Page last updated at 22:26 GMT, Thursday, 3 July 2008 23:26 UK

Q&A: Troubles at Bradford & Bingley

Bradford & Bingley branch
The Bradford-based lender faces a number of problems
Bradford & Bingley shares plunged last month when it reported pre-tax losses in the first four months of the year.

The firm is struggling as the UK mortgage market deteriorates.

To shore up its finances, the lender was hoping to sell a 23% stake to US private equity giant Texas Pacific Group for 179m and asking its shareholders for extra cash.

The TPG deal has fallen through - though City institutions have rallied round to raise the cash.

Why is B&B in the red?

The bank has blamed its problems on "difficult economic conditions" as home-owners struggle to repay loans, particularly regarding buy-to-let mortgages that B&B specialises in.

The value of its buy-to-let mortgages, where borrowers are either more than three months behind with payments or properties have been repossessed increased from 828m at 31 December to 1.1bn at 30 April.

The firm's return on lending is also under pressure because, like all banks, B&B faces higher lending costs due to the credit crunch.

It has also suffered losses on what it calls its "structured finance portfolio" - investments related to the US sub-prime market.

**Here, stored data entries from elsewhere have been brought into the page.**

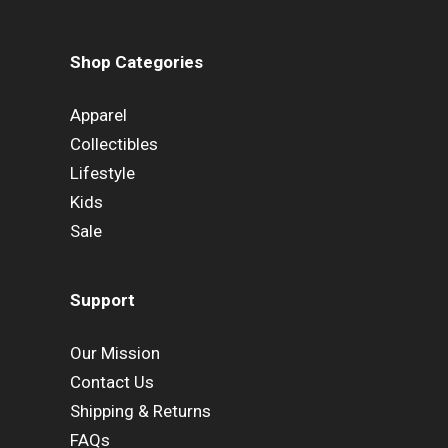
Shop Categories
Apparel
Collectibles
Lifestyle
Kids
Sale
Support
Our Mission
Contact Us
Shipping & Returns
FAQs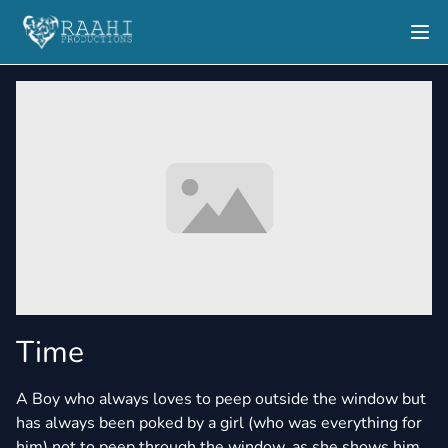
Time
A Boy who always loves to peep outside the window but
has always been poked by a girl (who was everything for
him) not to peep through the window, as she shows him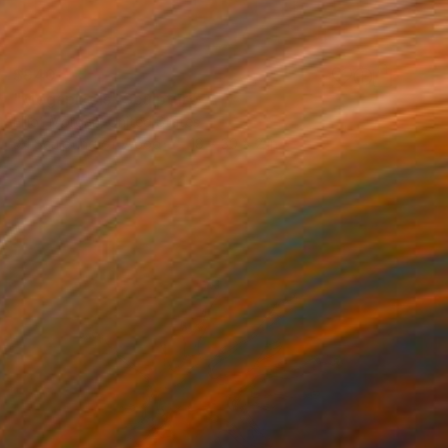
$940
"Megapixels" Sculpture
Elliot Morgan, United States
3d Sculpting of Wood
18 x 30 x 2 in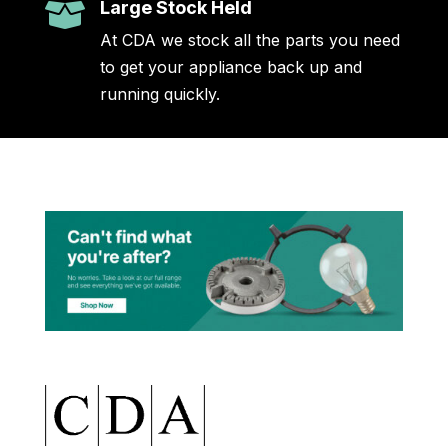
Large Stock Held

At CDA we stock all the parts you need
to get your appliance back up and
running quickly.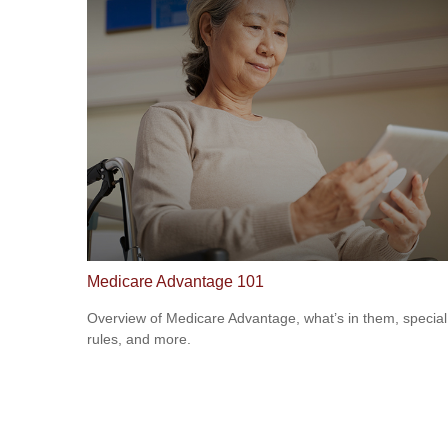
Medicare Advantage 101
Overview of Medicare Advantage, what’s in them, special
rules, and more.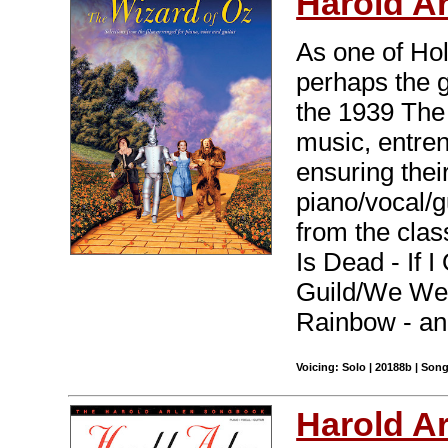
Harold A
As one of Ho
perhaps the g
the 1939 The
music, entren
ensuring thei
piano/vocal/g
from the clas
Is Dead - If 
Guild/We Wel
Rainbow - an
Voicing: Solo | 20188b | Son
Harold A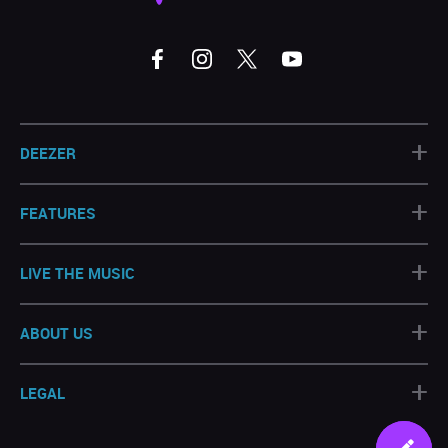
+
DEEZER
+
FEATURES
+
LIVE THE MUSIC
+
ABOUT US
+
LEGAL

Is B&B the new Northern Rock?

The Bradford-based lender is no Northern Rock.

In its trading statement, it says it can fund itself into 2009 despite problems in money markets.

The 400m it is raising from the city institutions and its shareholders will provide an additional financial cushion.

B&B is by no means alone in trying to raise capital.

Banks worldwide are raising funds in a similar manner to plug losses.

However, there is speculation that the lender could be a takeover target as its shares plunge.

What does this mean for shareholders?

B&B shares have plunged to close to 60p in recent weeks - from yearly highs of more than 4.50.

Companies issue extra shares to raise money
They are offered to existing shareholders, usually at a discount to the current share price
Shares are offered in proportion to existing holdings, so if you own 10% of the old shares you are offered 10% of the new ones

B&B shareholders are being asked to buy new shares at 55p each - down from an earlier price of 82p.

Royal Bank of Scotland has also had a rights issue - which was well subscribed to - while Halifax-owner HBOS is also going to its shareholders for cash.

Who are Texas Pacific and why were they interested in B&B?

Texas Pacific Global, known as TPG, is a global private investment firm with over $30bn worth of investments.

Its first big investment was in Continental Airlines in the early 1990s. It encountered controversy in the UK after its purchase of in-flight catering company Gate Gourmet.

Gate Gourmet fired workers who had walked out in protest at the firm's move to hire seasonal workers.

The dismissals triggered a sympathy strike by British Airways, which caused widespread disruption in 2005.

TPG is regarded as a contrarian investor and has often taken stakes in companies and industries that have fallen out of favour with more mainstream funds.

It was paying a cut price for the stake in B&B but backed away after ratings agency Moody's downgraded the lender's debt.